Thursday, November 12, 2009

Nation & World

Gulag Nation

Unseen by the outside world, North Korea runs vast prison camps of unspeakable cruelty

By Thomas Omestad
Posted 6/15/03
Page 2 of 6

Life in North Korea's secret gulag is getting some overdue attention, however. In April, the United Nations Commission on Human Rights for the first time condemned Pyongyang for "systemic, widespread and grave" rights violations. A watchdog group, the U.S. Committee for Human Rights in North Korea, is planning to highlight the abuses in an extensive report this summer, and the U.S. Senate held hearings this month that touched on the gulag. The Bush administration is also focusing on the camps--and uncovering new detail about their surprising scope. Despite North Korea's denials, says a senior State Department official privy to intelligence, "there's lots of proof."

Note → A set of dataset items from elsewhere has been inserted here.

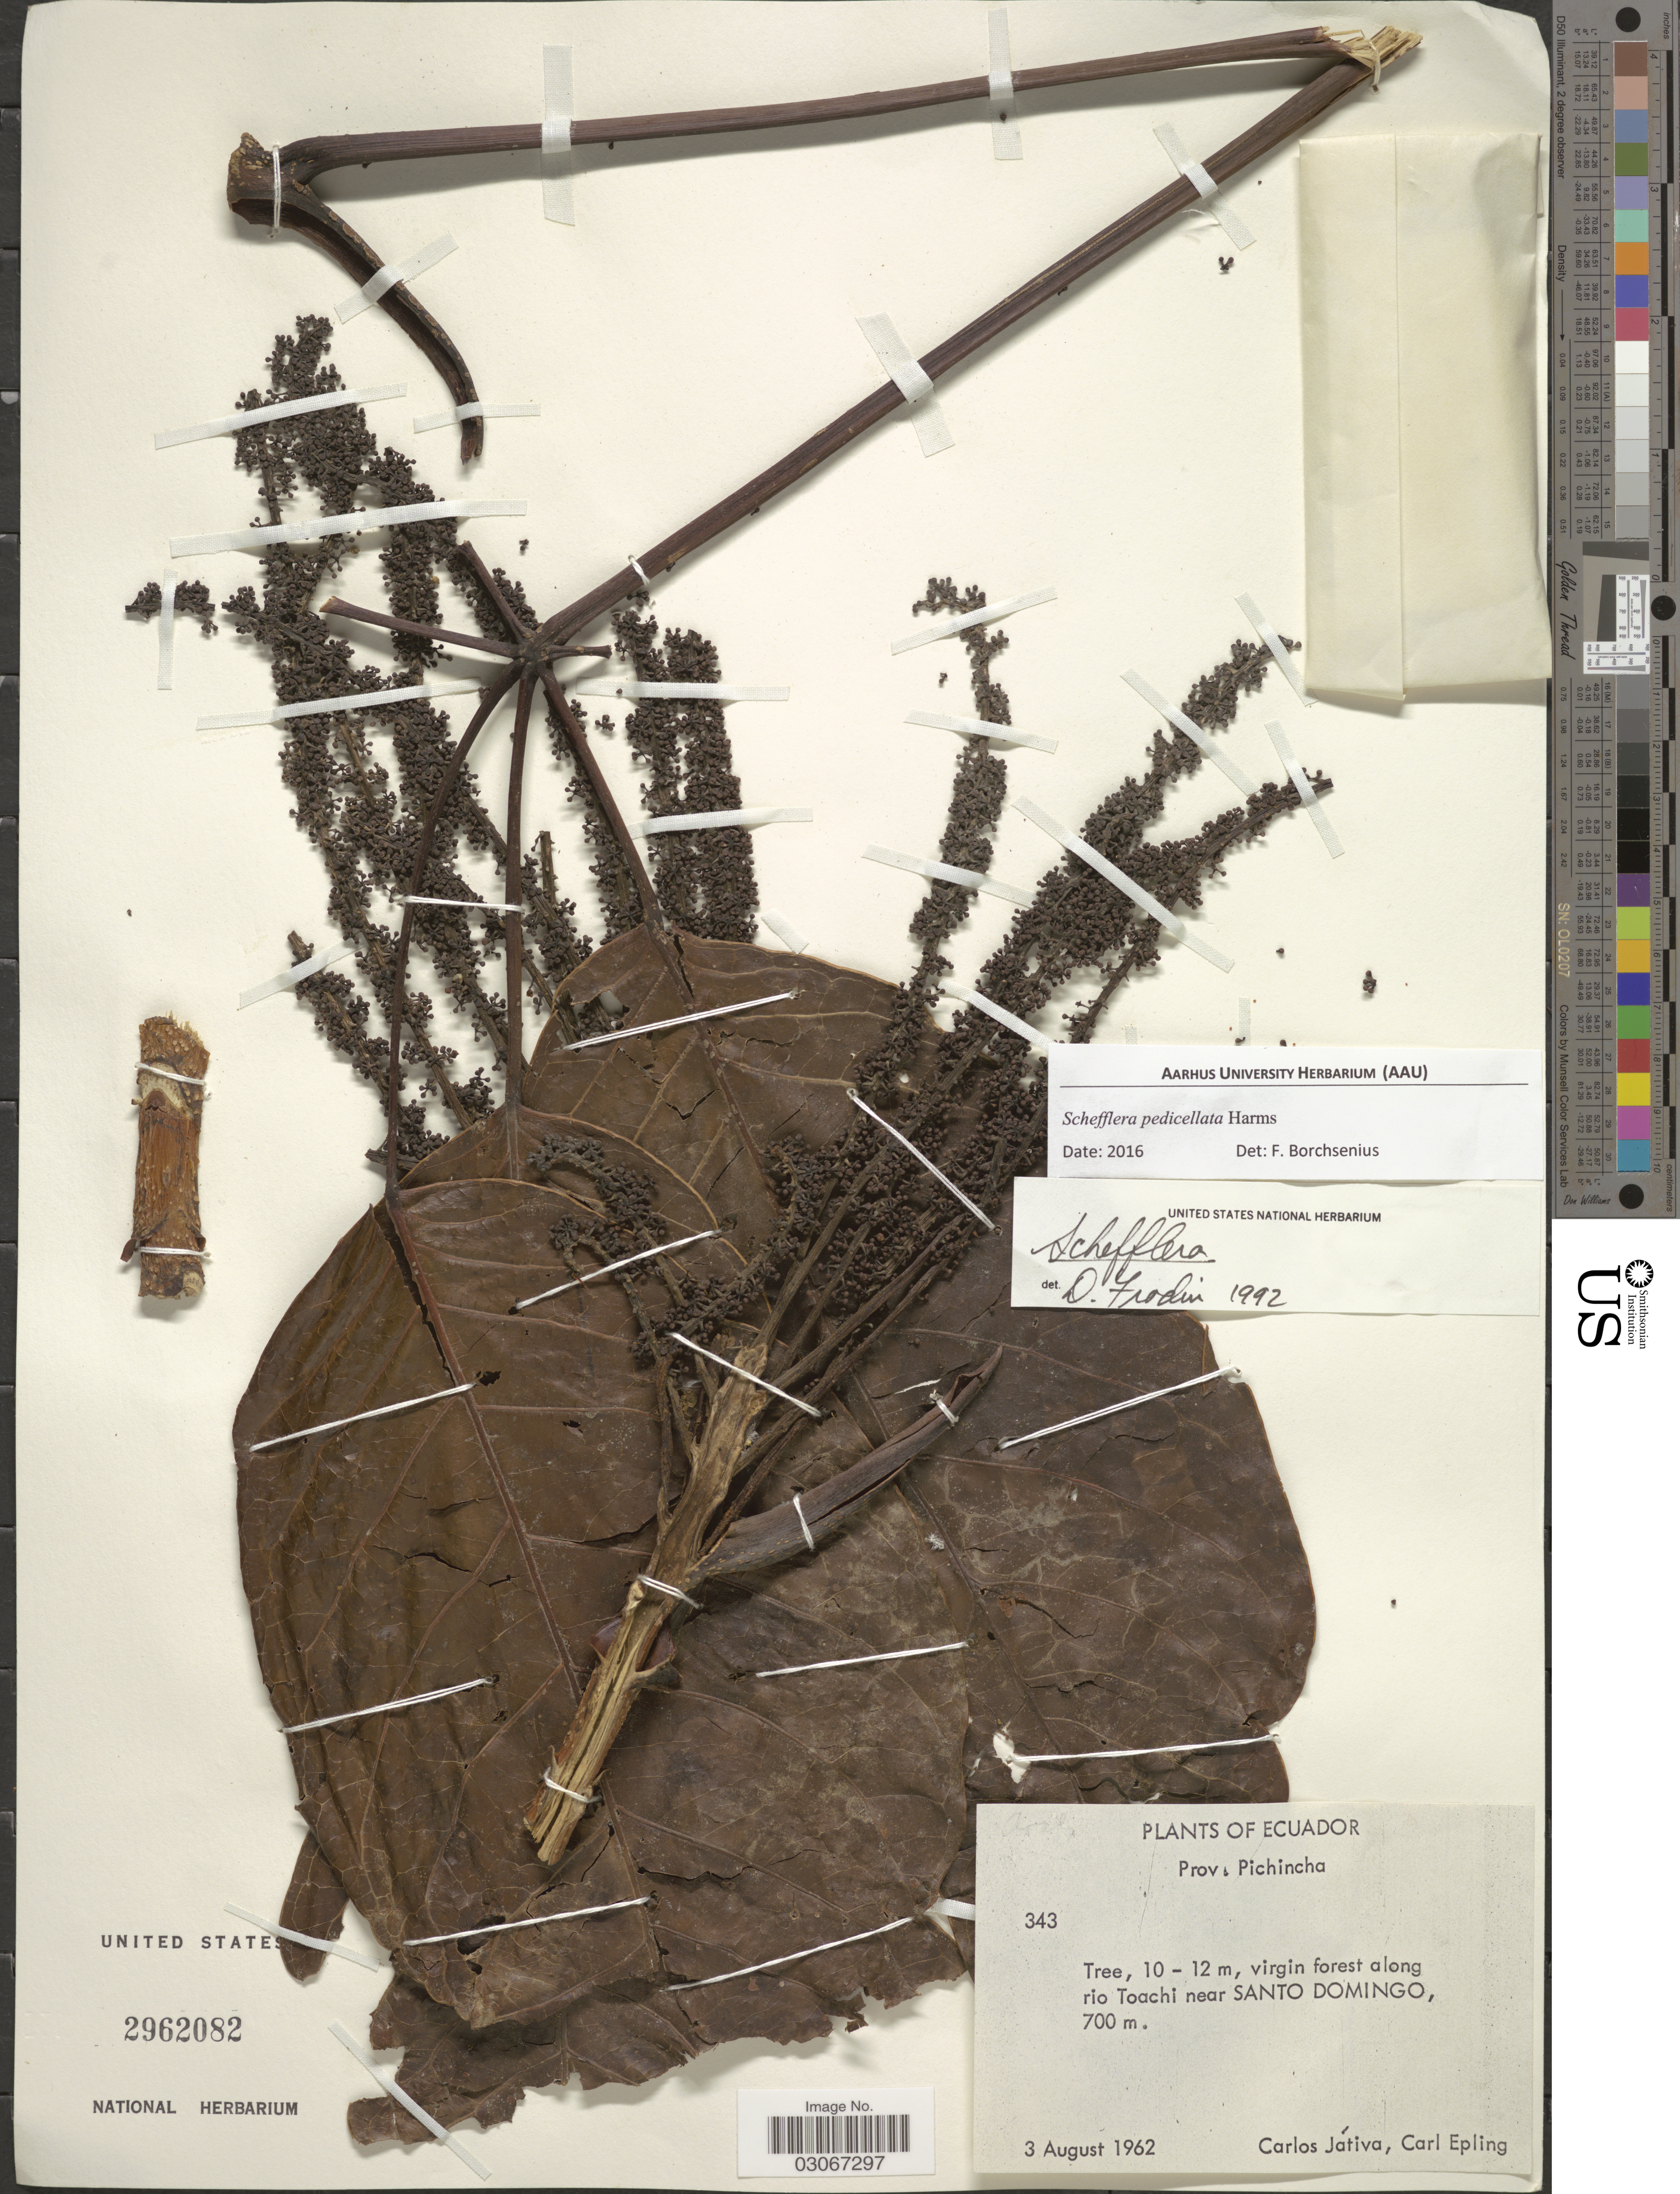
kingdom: Plantae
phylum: Tracheophyta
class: Magnoliopsida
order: Apiales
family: Araliaceae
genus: Schefflera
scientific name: Schefflera pedicellata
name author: (Ruiz & Pav.) Harms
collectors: C. D. Játiva & C. C. Epling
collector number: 343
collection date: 1962-08-03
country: Ecuador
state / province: Pichincha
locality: Virgin forest along rio Toachi near Santo Domingo.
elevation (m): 700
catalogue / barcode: US 2962082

Depraved. Early in the Bush administration, a U.S. spy satellite was assigned to shoot high-resolution pictures from space of one camp in mountainous northeastern North Korea. At first, officials were mystified: Where were the camp's fences? They repeatedly ordered the satellite to expand the frame of its pictures. Finally, a senior administration official tells U.S. News, the perimeter was located, revealing a camp larger in size than the District of Columbia, with clusters of buildings that look like villages. "If you look at a map of North Korea, it would not be just a dot on the map. It's a perceptible portion of the map," says the official. "There's a general lack of understanding of how depraved the human-rights situation in North Korea is," the official says, predicting that "the horrors that will come out" will rival those of Cambodia in the 1970s.

The camps have also grabbed the attention of President Bush--and seem to have buttressed his instinct for a hard-line response to North Korea's nuclear cheating. In an interview with Bob Woodward for his book Bush at War, the president vented an unusually visceral reaction toward North Korea's all-powerful leader. "I loathe Kim Jong Il!" he shouted, leaning forward in his chair. "I have seen intelligence of these prison camps--they're huge--that he uses to break up families, and to torture people." Bush's moral revulsion isn't a passing mood. It has come up as well in private conversation with Brownback. "I think it's why the president is after Kim Jong Il: It's how he [Kim] treats his own people," Brownback tells U.S. News. "It really galls him."

And yet, stories from the North Korean gulag receive surprisingly little attention in South Korea and elsewhere. Investigations by human-rights groups have been hobbled by the relative lack of witnesses and the barriers to corroborating reports of abuses. Of all the people who have been confined in or worked at the camps, only about 10 are known to have escaped the North and told their stories. And human-rights monitors, along with many South Koreans, feel burned by the manipulation of past reports on North Korea by South Korean intelligence.

The South Korean government has also turned the spotlight away from the North Korean gulag. The South's "sunshine policy" of reaching out to the North seeks to avoid confrontation with Kim Jong Il in favor of encouraging Pyongyang to open up to the world. When then South Korean President Kim Dae Jung flew to Pyongyang in 2000 for a groundbreaking summit with Kim Jong Il, the onetime political prisoner and later Nobel Peace Prize winner didn't say a word to the North Korean dictator about human rights. South Korea's new president, former human-rights lawyer Roh Moo Hyun, accepts that logic. The thinking, say aides, is that the North might cancel talks on nuclear and other issues if challenged on its political prisons. "This is not the right time to press upon Kim Jong Il," says Yoo Jay Kun, a legislator who has advised Roh. "The sunshine policy will provide a harvest later on."